She always tells me that I can stay as long as I need, which is very gracious of her, but I also know that she has to bear a lot of the burden of looking after the kids when I’m shooting a movie so I try to be as  respectful of her time and our time together as a family as I can.

 

Q:  One of your first big trips in your life was when you went to Australia prior to going to university?

 

McCONAUGHEY:  That was what opened my eyes and mind up to the world… I took off to Australia for a year and worked as a barrister’s assistant because I was interested in studying law. I loved the country and its desert and everything.

 

I also learned a lot from Australians in that they don’t take any bullshit from anyone and I learnt some humility from that It’s very liberating to be able to enjoy the kind of mood and sensations that come from meeting new people and exploring little towns.

 

Q:  A turning point in your life came when you decided to switch from law studies to film school.
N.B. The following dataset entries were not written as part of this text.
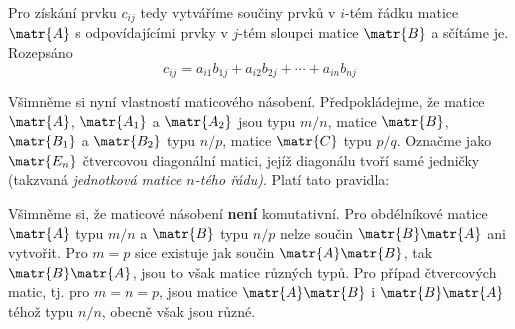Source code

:       Pro získání prvku \(c_{ij}\) tedy vytváříme součiny prvků v \(i\)-tém řádku matice
      \(\matr{A}\) s odpovídajícími prvky v \(j\)-tém sloupci matice \(\matr{B}\) a sčítáme je.
      Rozepsáno
      \begin{equation*}
        c_{ij} = a_{i1}b_{1j} + a_{i2}b_{2j} + \cdots + a_{in}b_{nj} 
      \end{equation*}
    
      
      Všimněme si nyní vlastností maticového násobení. Předpokládejme, že matice \(\matr{A}\),
      \(\matr{A_1}\) a \(\matr{A_2}\) jsou typu \(m/n\), matice \(\matr{B}\), \(\matr{B_1}\) a
      \(\matr{B_2}\) typu \(n/p\), matice \(\matr{C}\) typu \(p/q\). Označme jako \(\matr{E_n}\)
      čtvercovou diagonální matici, jejíž diagonálu tvoří samé jedničky (takzvaná \emph{jednotková
      matice \(n\)-tého řádu)}. Platí tato pravidla:
      
      \begin{table}[ht!]
        \centering
      \end{table}
      
      Všimněme si, že maticové násobení \textbf{není} komutativní. Pro obdélníkové matice
      \(\matr{A}\) typu \(m/n\) a \(\matr{B}\) typu \(n/p\) nelze součin \(\matr{B}\matr{A}\) ani
      vytvořit. Pro \(m = p\) sice existuje jak součin \(\matr{A}\matr{B}\), tak
      \(\matr{B}\matr{A}\), jsou to však matice různých typů. Pro případ čtvercových matic, tj. pro
      \(m = n = p\), jsou matice \(\matr{A}\matr{B}\) i \(\matr{B}\matr{A}\) téhož typu \(n/n\),
      obecně však jsou různé.
      
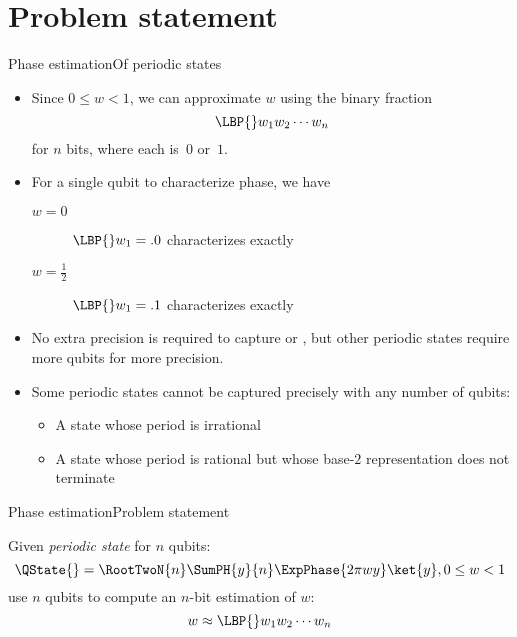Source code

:\section*{Problem statement}
\begin{frame}{Phase estimation}{Of periodic states}

\begin{itemize}[<+->]
    \item Since $0\leq w < 1$, we can approximate $w$ using the binary fraction
    \[ \LBP{}w_{1}w_{2}\cdots w_{n}\]
    for $n$ bits, where each is~$0$ or~$1$.
    \item For a single qubit to characterize phase, we have
    \begin{description}
        \item[$w=0$]  $\LBP{}w_{1}=.0$ characterizes \ket{+} exactly
        \item[$w=\frac{1}{2}$] $\LBP{}w_{1}=.1$ characterizes \ket{-} exactly
    \end{description}
    \item No extra precision is required to capture \ket{+} or \ket{-}, but other periodic states require more qubits for more precision.
    \item Some periodic states cannot be captured precisely with any number of qubits:
    \begin{itemize}
        \item A state whose period is irrational
        \item A state whose period is rational but whose base-$2$ representation does not terminate
    \end{itemize}
\end{itemize}
    
\end{frame}

\begin{frame}{Phase estimation}{Problem statement}

Given \emph{periodic state} \QState{} for $n$ qubits: 
\[
\QState{} = \RootTwoN{n}\SumPH{y}{n} \ExpPhase{2\pi wy} \ket{y},  0 \leq w < 1
\]
use $n$ qubits to compute an $n$-bit estimation of $w$:
\[
w \approx \LBP{}w_{1}w_{2}\cdots w_{n} 
\]
    
\end{frame}

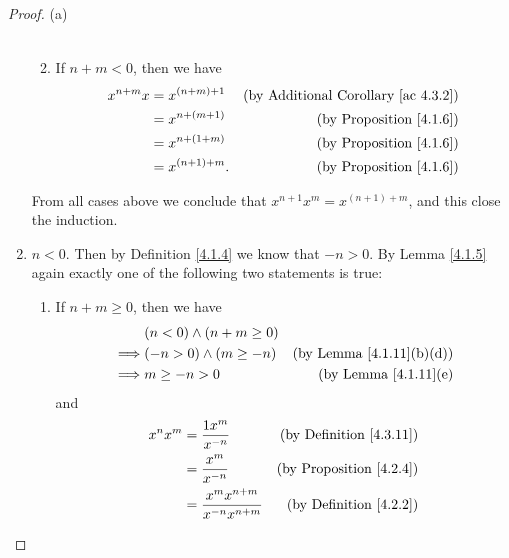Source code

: \begin{proof}{(a)}
\begin{enumerate}[label=(\Roman*)]
\begin{enumerate}[label=(\roman*)]
\begin{align*}
                        \end{align*}
                  \item If \(n + m < 0\), then we have
                        \begin{align*}
                            x^{n + m} x & = x^{(n + m) + 1}  & \text{(by Additional Corollary \ref{ac 4.3.2})} \\
                                        & = x^{n + (m + 1)}  & \text{(by Proposition \ref{4.1.6})}             \\
                                        & = x^{n + (1 + m)}  & \text{(by Proposition \ref{4.1.6})}             \\
                                        & = x^{(n + 1) + m}. & \text{(by Proposition \ref{4.1.6})}
                        \end{align*}
              \end{enumerate}
              From all cases above we conclude that \(x^{n + 1} x^m = x^{(n + 1) + m}\), and this close the induction.
        \item \(n < 0\).
              Then by Definition \ref{4.1.4} we know that \(-n > 0\).
              By Lemma \ref{4.1.5} again exactly one of the following two statements is true:
              \begin{enumerate}[label=(\roman*)]
                  \item If \(n + m \geq 0\), then we have
                        \begin{align*}
                                     & (n < 0) \land (n + m \geq 0)                                        \\
                            \implies & (-n > 0) \land (m \geq -n)   & \text{(by Lemma \ref{4.1.11}(b)(d))} \\
                            \implies & m \geq -n > 0                & \text{(by Lemma \ref{4.1.11}(e)}
                        \end{align*}
                        and
                        \begin{align*}
                            x^n x^m & = \frac{1x^m}{x^{-n}}                    & \text{(by Definition \ref{4.3.11})}     \\
                                    & = \frac{x^m}{x^{-n}}                     & \text{(by Proposition \ref{4.2.4})}     \\
                                    & = \frac{x^m x^{n + m}}{x^{-n} x^{n + m}} & \text{(by Definition \ref{4.2.2})}      \\

\end{align*}
\end{enumerate}
\end{enumerate}
\end{proof}
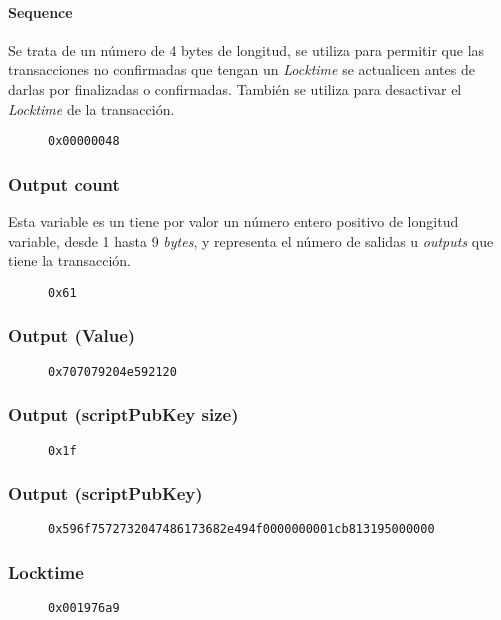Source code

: \documentclass{article}
\begin{document}
    \paragraph{Sequence}
    Se trata de un número de 4 bytes de longitud, se utiliza para permitir que las transacciones no confirmadas que tengan un \textit{Locktime} se actualicen antes de darlas por finalizadas o confirmadas. También se utiliza para desactivar el \textit{Locktime} de la transacción.
    \begin{figure}[H]
        \texttt{0x00000048}
    \end{figure}
    
    \subsubsection{Output count}
    Esta variable es un tiene por valor un número entero positivo de longitud variable, desde 1 hasta 9 \textit{bytes}, y representa el número de salidas u \textit{outputs} que tiene la transacción.
    \begin{figure}[H]
        \texttt{0x61}
    \end{figure}
    
    \subsubsection{Output (Value)}
    \begin{figure}[H]
        \texttt{0x707079204e592120}
    \end{figure}
    
    \subsubsection{Output (scriptPubKey size)}
    \begin{figure}[H]
        \texttt{0x1f}
    \end{figure}
    
    \subsubsection{Output (scriptPubKey)}
    \begin{figure}[H]
        \texttt{0x596f7572732047486173682e494f0000000001cb813195000000}
    \end{figure}
    
    \subsubsection{Locktime}
    \begin{figure}[H]
        \texttt{0x001976a9}
    \end{figure}
    
\end{document}
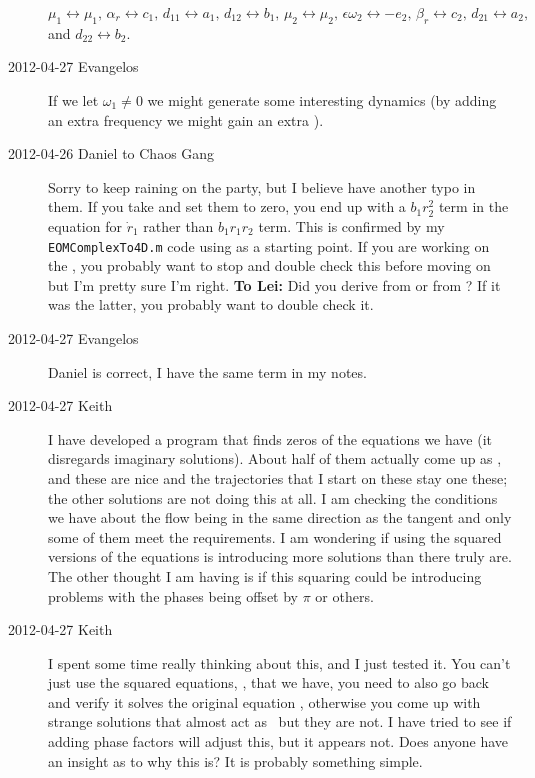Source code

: \begin{description}
 $\mu_1 \leftrightarrow \mu_1,\, \alpha_r \leftrightarrow c_1,\, d_{11} \leftrightarrow a_1,\, d_{12} \leftrightarrow b_1,\, \mu_2 \leftrightarrow \mu_2,\, \epsilon \omega_2 \leftrightarrow -e_2,\, \beta_r \leftrightarrow c_2,\, d_{21} \leftrightarrow a_2,$ and  $d_{22} \leftrightarrow b_2$.

\item[2012-04-27 Evangelos] If we let $\omega_1\neq0$ we might generate
some interesting dynamics (by adding an extra frequency we might gain an
extra \reqv).

\item[2012-04-26 Daniel to Chaos Gang] Sorry to keep raining on the
party, but I believe  have another typo in
them. If you take  and set them to zero, you end
up with a $b_1 r_2^2$ term in the equation for $\dot{r}_1$ rather than
$b_1 r_1 r_2$ term. This is confirmed by my \texttt{EOMComplexTo4D.m}
code using  as a starting point. If you are
working on the {\twoMode} \reqva, you probably want to stop and
double check this before moving on but I'm pretty sure I'm right. {\bf To
Lei:} Did you derive  from 
or from ? If it was the latter, you probably
want to double check it.

\item[2012-04-27 Evangelos] Daniel is correct, I have the same term in my notes.

\item[2012-04-27 Keith]  I have developed a program that finds zeros of
the equations we have (it disregards imaginary solutions).  About half of
them actually come up as \reqva, and these are nice and
the trajectories that I start on these stay one these; the other
solutions are not doing this at all.  I am checking the conditions we
have about the flow being in the same direction as the tangent and only
some of them meet the requirements.  I am wondering if using the squared
versions of the equations is introducing more solutions than there truly
are.  The other thought I am having is if this squaring could be
introducing problems with the phases being offset by $\pi$ or others.


\item[2012-04-27 Keith]  I spent some time really thinking about this,
and I just tested it.  You can't just use the squared equations,
, that we have, you need to also go back and verify
it solves the original equation , otherwise you
come up with strange solutions that almost act as \reqva\
but they are not.  I have tried to see if adding phase factors will
adjust this, but it appears not.  Does anyone have an insight as to why
this is?  It is probably something simple.


\end{description}
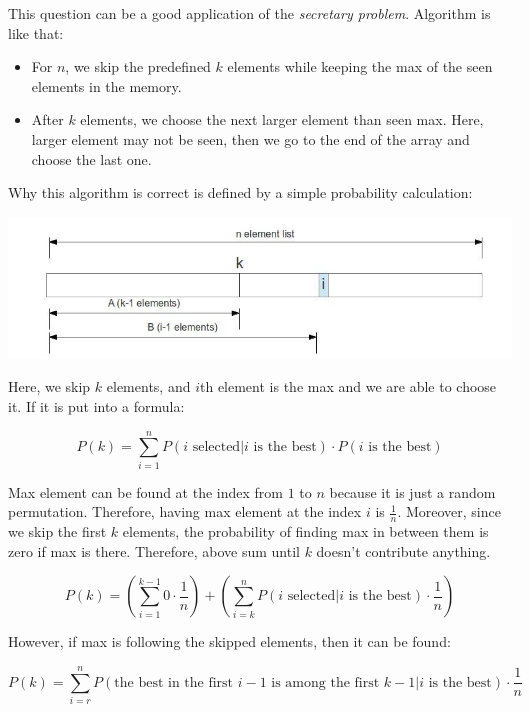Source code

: This question can be a good application of the \textit{secretary problem}. Algorithm is like that:

\begin{itemize}
  \item For $n$, we skip the predefined $k$ elements while keeping the max of the seen elements in the memory.
  \item After $k$ elements, we choose the next larger element than seen max. Here, larger element may not be seen, then we go to the end of the array and choose the last one.
\end{itemize}

Why this algorithm is correct is defined by a simple probability calculation:

\includegraphics[scale=0.5]{q4}

  Here, we skip $k$ elements, and $i$th element is the max and we are able to choose it. If it is put into a formula:

\begin{equation*}
  P(k) = \sum_{i=1}^{n} P(\text{$i$ selected} | \text{$i$ is the best}) \cdot P(\text{$i$ is the best})
\end{equation*}

  Max element can be found at the index from $1$ to $n$ because it is just a random permutation. Therefore, having max element at the index $i$ is $\frac{1}{n}$. Moreover, since we skip the first $k$ elements, the probability of finding max in between them is zero if max is there. Therefore, above sum until $k$ doesn't contribute anything.

\begin{equation*}
  P(k) = \left( \sum_{i=1}^{k-1} 0 \cdot \frac{1}{n} \right) + \left(\sum_{i=k}^{n} P(\text{$i$ selected} | \text{$i$ is the best}) \cdot \frac{1}{n} \right)
\end{equation*}

  However, if max is following the skipped elements, then it can be found:
  
\begin{equation*}
  P(k) = \sum_{i=r}^{n} P(
         \text{the best in the first $i-1$ is among the first $k-1$} | \text{$i$ is the best}) \cdot \frac{1}{n}
\end{equation*}

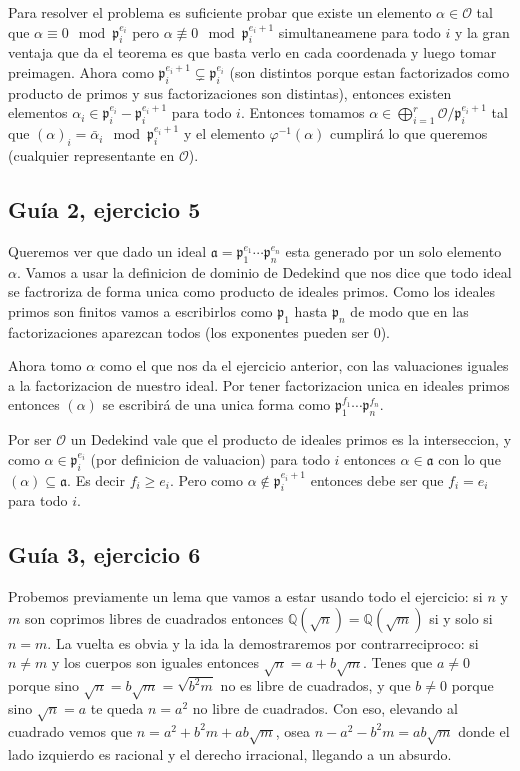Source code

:\documentclass[12pt]{amsart}
\newcommand{\QQ}{\mathbb{Q}}
\newcommand{\pp}{\mathfrak{p}}
\newcommand{\aaa}{\mathfrak{a}}
\newcommand{\OO}{\mathcal{O}}
\theoremstyle{plain}
\begin{document}
Para resolver el problema es suficiente probar que existe un elemento 
$\alpha \in \OO$ tal que $\alpha \equiv0\mod \pp_i^{e_i}$ pero 
$\alpha \not\equiv 0 \mod \pp_i^{e_i+1}$ 
simultaneamene para todo $i$ y la gran ventaja que da el teorema es que 
basta verlo en cada coordenada y luego tomar preimagen. Ahora como 
$\pp_i^{e_i+1} \subsetneq \pp_i^{e_i}$ (son distintos porque estan 
factorizados
como producto de primos y sus factorizaciones son distintas), entonces 
existen elementos $\alpha_i \in \pp_i^{e_i} - \pp_i^{e_i+1}$ para todo $i$.
Entonces tomamos $\alpha \in \bigoplus_{i=1}^r \OO / \pp_i^{e_i+1}$ tal que
$(\alpha)_i = \bar\alpha_i\mod \pp_i^{e_i+1}$ y el elemento $\varphi^{-1}
(\alpha)$ cumplirá lo que queremos (cualquier representante en $\OO$).


\subsection*{Guía 2, ejercicio 5}

Queremos ver que dado un ideal $\aaa = \pp_1^{e_1}\cdots\pp_n^{e_n}$ 
esta generado por un solo elemento $\alpha$. Vamos a usar la 
definicion de dominio de Dedekind que nos dice que todo ideal se 
factroriza de forma unica como producto de ideales primos.
Como los ideales primos son finitos vamos a escribirlos como $\pp_1$
hasta $\pp_n$ de modo que en las factorizaciones aparezcan todos (los
exponentes pueden ser $0$).

Ahora tomo $\alpha$ como el que nos da el ejercicio anterior, con las 
valuaciones iguales a la factorizacion de nuestro ideal. Por tener 
factorizacion unica en ideales primos entonces $(\alpha)$ se escribirá
de una unica forma como $\pp_1^{f_1}\cdots\pp_n^{f_n}$.

Por ser $\OO$ un Dedekind vale que el producto de ideales primos es la 
interseccion, y como $\alpha \in \pp_i^{e_i}$ (por definicion de valuacion)
para todo $i$ entonces $\alpha \in \aaa$ con lo que $(\alpha)\subseteq\aaa$.
Es decir $f_i\geq e_i$. Pero como $\alpha \notin \pp_i^{e_i+1}$ entonces 
debe ser que $f_i=e_i$ para todo $i$.


\subsection*{Guía 3, ejercicio 6}

Probemos previamente un lema que vamos a estar usando todo el ejercicio: si $n$ y $m$ son coprimos libres de cuadrados entonces $\QQ(\sqrt{n}) = \QQ(\sqrt{m})$ si y solo si $n=m$. La vuelta es obvia y la ida la demostraremos por contrarreciproco: si $n \neq m$ y los cuerpos son iguales entonces $\sqrt{n} = a+b\sqrt{m}$. Tenes que $a\neq 0$ porque sino $\sqrt{n} = b\sqrt{m} = \sqrt{b^2m}$ no es libre de cuadrados, y que $b\neq 0$ porque sino $\sqrt{n} = a$ te queda $n=a^2$ no libre de cuadrados. Con eso, elevando al cuadrado vemos que $n = a^2+b^2m+ab\sqrt{m}$, osea $n-a^2-b^2m = ab\sqrt{m}$ donde el lado izquierdo es racional y el derecho irracional, llegando a un absurdo.
\end{document}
What did your parents say about that?

 

McCONAUGHEY: I remember the 15-second pause on the phone after I said, ‘Mom, Dad, I want to change my courses and head toward film school.’ And I was nervous on the other end of the line. One, because they were paying my tuition. Two, because it was already set that I was going to be a lawyer. That’s what I was going to be.

 

I just wasn’t sleeping well with the idea of four more years of school, then leaving, getting out and practicing something like law in the real world at age 28 and wondering where my 20s had disappeared to.

 

Finally, my dad (a former lineman for the Green Bay Packers football team in the 50s – ED) spoke and I was kind of dreading what he was going to say. But he wasn’t upset or anything like that.  He just asked me, “Is that want you really want to do?” And I said, “Yes, sir.” (Laughs) And my dad said, “OK, go ahead. Just don’t half-ass it.”

 

Q:  You bring a lot of energy and enthusiasm to everything you do in life. Do you need to feel that same kind of intensity about the films you make?

 

McCONAUGHEY: I like to be excited by a project. I like a good beginning, middle and end to the films I make. I like to not be quite sure where a story is going so that I can be somewhat surprised along the way.  But I also like a film to be something where I can feel like, “Ooh, I know that part of my life or I know that person. That person was so-and-so in my real life.”

 

I’ve also realised that in life what happens is never what you set out to do. Nothing ever follows a predetermined script. A lot of projects just appear out of nowhere but you immediately know you have to do them.

 

Q:  People are still raving about your work in True Detective and you’ve recently said that you would love to reprise your role as Rusty Cohl?

 

McCONAUGHEY:  That was one of the best things I’ve ever done. True Detective is one of those opportunities that came along and never imagined doing something like that.  But I liked the idea right away and I said yes, period.

 

I also did the voice work on Sing (an animated film – ED) for my children, who are still small, because I wanted them to finally be able to see something of my work.  It’s not hard to figure out that my kids haven’t been able to watch any of my recent films.  That’s why a couple of years back I asked my agent to please find some projects where I can do voice work and that’s how I wound up doing Kudo and Sing.

 

Q:  What did your kids think of your vocal talents?

 

McCONAUGHEY: When we were watching Kudo together for the first time I didn’t tell them I was doing one of the voices.  Then my kids start leaning on my shoulder and looking at me saying, “Papay, that sounds a lot like you.”  But I pretended I didn’t know anything.  Then when the movie was over I told them that it was me and they were so excited and happy.  I can tell you that I was hot stuff around the house after that!

 

 

Q:  What’s the ideal McConaughey evening at home with your wife and children?

 

McCONAUGHEY:  It would be enjoying our time cooking together.  I like to prepare rib eyes steaks on the grill in the garden and be able to sit down an enjoy a bottle of Amarone (an Italian red wine) while our kids are playing in the garden.  That’s home for me.